* **Exercise instructions**
Continue the guide below on signing documents as a deed in the UK, picking up right after its last sentence.

* **Given passage**
================================

Alex is Sprintlaw’s co-founder and principal lawyer. Alex previously worked at a top-tier firm as a lawyer specialising in technology and media contracts, and founded a digital agency which he sold in 2015.
If you run a small business in the UK, you’ll come across documents that say they must be “signed as a deed.” It sounds formal (and it is) - but what does it actually mean, when should you use a deed instead of a standard contract, and how do you sign one correctly so it’s enforceable?
In this guide, we’ll break down the meaning of “signed as a deed,” explain why deeds are used, and walk you through the execution steps for companies and individuals under UK law. We’ll also cover electronic signing, common pitfalls, and the kinds of commercial arrangements where a deed is the right tool.
What Does “Signed As A Deed” Mean?
In UK law, a deed is a special type of legal instrument that’s used for promises or transfers you want to be binding even if there’s no “consideration” (no exchange of value). A normal contract needs consideration on both sides to be enforceable. A deed does not - the formalities replace the need for consideration.
Practically, “signed as a deed” means the document must meet particular formal requirements to be valid. At a high level:
- It must be clear on its face that it’s a deed (for example, the document states “Executed as a deed”).
- It must be properly executed (signed) by the relevant party/parties using the correct method for that type of entity.
- It must be witnessed correctly where required (for individuals, and in some company execution methods).
- It must be delivered as a deed (usually satisfied by dating/signing with an intention to be bound immediately or on a stated date).
These requirements come from the Law of Property (Miscellaneous Provisions) Act 1989 and, for companies, the Companies Act 2006 (s.44). If your document doesn’t tick all the boxes, you may not have a valid deed - which can cause real issues if you’re relying on it to enforce rights later.
If you’re weighing up a deed vs agreement for a particular transaction, think about whether there’s consideration on both sides, the limitations period you want, and the formality you’re willing to adopt.
When Should Your Business Use A Deed Instead Of A Contract?
You don’t need a deed for everyday commercial contracts. But there are several situations where using a deed is common - and often wise - from a risk and enforceability perspective.
1) Promises Without Consideration
Where one party is giving something without getting anything in return (for example, a gratuitous security interest or a guarantee given by a parent company), you generally need a deed to avoid enforceability issues. A simple “agreement” won’t be binding without consideration.

================================

* **Listed entries**
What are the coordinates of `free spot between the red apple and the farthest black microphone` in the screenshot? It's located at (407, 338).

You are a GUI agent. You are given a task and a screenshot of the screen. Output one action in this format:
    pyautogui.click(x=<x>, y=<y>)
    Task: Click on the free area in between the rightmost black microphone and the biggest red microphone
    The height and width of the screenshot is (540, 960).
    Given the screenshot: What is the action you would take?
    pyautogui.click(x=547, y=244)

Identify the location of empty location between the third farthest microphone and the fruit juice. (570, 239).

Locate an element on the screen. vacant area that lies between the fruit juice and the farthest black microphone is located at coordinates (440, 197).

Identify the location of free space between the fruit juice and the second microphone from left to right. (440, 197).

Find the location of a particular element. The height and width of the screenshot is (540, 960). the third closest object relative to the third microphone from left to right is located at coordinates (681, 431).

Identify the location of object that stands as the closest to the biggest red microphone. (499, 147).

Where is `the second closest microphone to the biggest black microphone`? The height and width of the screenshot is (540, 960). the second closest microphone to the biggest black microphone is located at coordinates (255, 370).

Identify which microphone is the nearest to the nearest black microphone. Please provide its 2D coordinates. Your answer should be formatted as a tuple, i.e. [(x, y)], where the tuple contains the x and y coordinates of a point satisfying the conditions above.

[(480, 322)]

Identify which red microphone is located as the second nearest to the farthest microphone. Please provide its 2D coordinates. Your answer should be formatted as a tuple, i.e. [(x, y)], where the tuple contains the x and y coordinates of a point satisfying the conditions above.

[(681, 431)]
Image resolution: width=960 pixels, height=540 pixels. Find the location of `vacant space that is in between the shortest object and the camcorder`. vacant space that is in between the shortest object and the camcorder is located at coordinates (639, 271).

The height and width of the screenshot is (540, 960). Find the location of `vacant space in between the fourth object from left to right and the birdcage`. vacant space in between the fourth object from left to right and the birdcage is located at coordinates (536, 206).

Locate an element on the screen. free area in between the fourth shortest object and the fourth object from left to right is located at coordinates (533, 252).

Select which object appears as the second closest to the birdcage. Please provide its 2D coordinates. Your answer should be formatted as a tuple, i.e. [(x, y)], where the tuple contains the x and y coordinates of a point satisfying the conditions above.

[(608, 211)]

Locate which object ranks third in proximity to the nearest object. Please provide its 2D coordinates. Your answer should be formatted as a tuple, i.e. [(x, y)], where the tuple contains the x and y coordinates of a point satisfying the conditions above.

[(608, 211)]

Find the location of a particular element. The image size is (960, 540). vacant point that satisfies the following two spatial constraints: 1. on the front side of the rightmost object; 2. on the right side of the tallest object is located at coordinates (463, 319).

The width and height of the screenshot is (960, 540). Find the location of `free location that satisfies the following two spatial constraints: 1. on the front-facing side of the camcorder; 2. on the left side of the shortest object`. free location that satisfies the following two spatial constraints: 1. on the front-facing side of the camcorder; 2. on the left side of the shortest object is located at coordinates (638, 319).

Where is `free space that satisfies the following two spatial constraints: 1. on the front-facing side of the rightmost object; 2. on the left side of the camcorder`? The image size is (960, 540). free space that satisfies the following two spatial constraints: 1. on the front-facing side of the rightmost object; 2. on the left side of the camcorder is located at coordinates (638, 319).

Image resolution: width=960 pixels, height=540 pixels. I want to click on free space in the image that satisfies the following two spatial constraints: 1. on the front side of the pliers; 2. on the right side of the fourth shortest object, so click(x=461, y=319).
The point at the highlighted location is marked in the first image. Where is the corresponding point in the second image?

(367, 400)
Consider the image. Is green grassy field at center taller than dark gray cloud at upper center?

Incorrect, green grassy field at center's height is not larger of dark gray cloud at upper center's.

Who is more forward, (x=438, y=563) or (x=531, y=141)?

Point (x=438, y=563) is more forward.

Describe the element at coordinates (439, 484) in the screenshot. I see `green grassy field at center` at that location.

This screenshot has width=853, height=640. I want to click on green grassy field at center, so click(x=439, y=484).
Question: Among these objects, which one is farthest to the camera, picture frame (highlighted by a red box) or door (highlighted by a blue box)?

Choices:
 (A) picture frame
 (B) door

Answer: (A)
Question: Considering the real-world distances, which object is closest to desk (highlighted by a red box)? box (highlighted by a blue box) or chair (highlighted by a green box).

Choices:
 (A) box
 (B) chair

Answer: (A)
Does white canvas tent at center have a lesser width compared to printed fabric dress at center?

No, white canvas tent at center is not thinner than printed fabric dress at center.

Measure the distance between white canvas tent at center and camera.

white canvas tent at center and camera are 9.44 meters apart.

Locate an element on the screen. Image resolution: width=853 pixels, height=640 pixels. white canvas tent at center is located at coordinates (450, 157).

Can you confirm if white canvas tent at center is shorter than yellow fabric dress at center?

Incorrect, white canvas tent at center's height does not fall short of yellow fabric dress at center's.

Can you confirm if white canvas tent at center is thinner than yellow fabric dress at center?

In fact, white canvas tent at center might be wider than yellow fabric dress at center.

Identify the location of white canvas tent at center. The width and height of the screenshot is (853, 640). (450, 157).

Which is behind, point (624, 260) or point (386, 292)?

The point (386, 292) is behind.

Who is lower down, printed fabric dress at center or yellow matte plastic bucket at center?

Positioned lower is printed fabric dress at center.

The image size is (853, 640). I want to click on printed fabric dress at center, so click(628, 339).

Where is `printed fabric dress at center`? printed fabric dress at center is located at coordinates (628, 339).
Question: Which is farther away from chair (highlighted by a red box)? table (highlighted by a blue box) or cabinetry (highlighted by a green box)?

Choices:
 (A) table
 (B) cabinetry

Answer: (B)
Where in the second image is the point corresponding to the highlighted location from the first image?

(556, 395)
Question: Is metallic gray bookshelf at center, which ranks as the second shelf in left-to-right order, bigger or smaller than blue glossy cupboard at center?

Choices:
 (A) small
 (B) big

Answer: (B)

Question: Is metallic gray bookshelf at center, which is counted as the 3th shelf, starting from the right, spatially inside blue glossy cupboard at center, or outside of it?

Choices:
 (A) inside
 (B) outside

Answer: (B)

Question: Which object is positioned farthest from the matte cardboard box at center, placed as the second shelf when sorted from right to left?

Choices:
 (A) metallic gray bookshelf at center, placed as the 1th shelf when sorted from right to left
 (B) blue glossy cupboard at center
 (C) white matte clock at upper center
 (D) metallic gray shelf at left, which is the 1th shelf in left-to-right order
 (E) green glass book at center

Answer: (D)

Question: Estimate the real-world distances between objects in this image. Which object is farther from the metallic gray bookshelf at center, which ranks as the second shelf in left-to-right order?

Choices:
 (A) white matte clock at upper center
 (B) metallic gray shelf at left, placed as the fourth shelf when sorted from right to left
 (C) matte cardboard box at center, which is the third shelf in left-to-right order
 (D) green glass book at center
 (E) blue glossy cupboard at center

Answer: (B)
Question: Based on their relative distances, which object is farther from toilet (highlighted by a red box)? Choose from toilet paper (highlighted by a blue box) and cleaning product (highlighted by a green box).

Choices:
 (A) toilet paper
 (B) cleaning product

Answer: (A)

================================

* **Solved problem**
2) Assignments, Transfers And Releases
Transfers of certain rights, releases, waivers and variations are routinely done by deed. For instance, transferring contractual rights can be documented using a Deed of Assignment, and replacing one contracting party with another can be handled via a Deed of Novation.
3) Settlement Of Disputes
Settlement terms are often recorded in a deed to make clear the release is binding and comprehensive, particularly where consideration may be nominal. Businesses will commonly use a Deed of Settlement to draw a line under disputes with suppliers, customers or former employees.
4) Deed To Extend Limitation Periods
Claims based on a simple contract generally have a six-year limitation period (Limitation Act 1980). Claims under a deed usually have a 12-year limitation period. If you want that extra window to bring a claim (for example, where performance spans many years), a deed can be a strategic choice.
5) Property-Related Transactions
Property interests and certain land-related documents often need to be deeds. Even in non-land deals, lenders, investors and larger counterparties may insist on a deed for additional formality and certainty.
How Do You Validly Execute A Deed In The UK?
The execution method depends on who is signing - an individual, a company, a partnership or an LLP. Getting this wrong is a common pitfall. Here’s the practical breakdown under English law.
Execution By An Individual (Including Sole Traders)
- Sign the document on the signature line that states “Signed as a deed.”
- Your signature must be witnessed by an independent adult who is not a party to the deed and not a beneficiary under it.
- The witness should physically see you sign, and then sign and print their full name, address and occupation.
The safest approach is to choose a witness who has no interest in the transaction and can be reached later if their evidence is needed. For more detail on eligible witnesses, see who can witness a deed.
Execution By A UK Company (Companies Act 2006, s.44)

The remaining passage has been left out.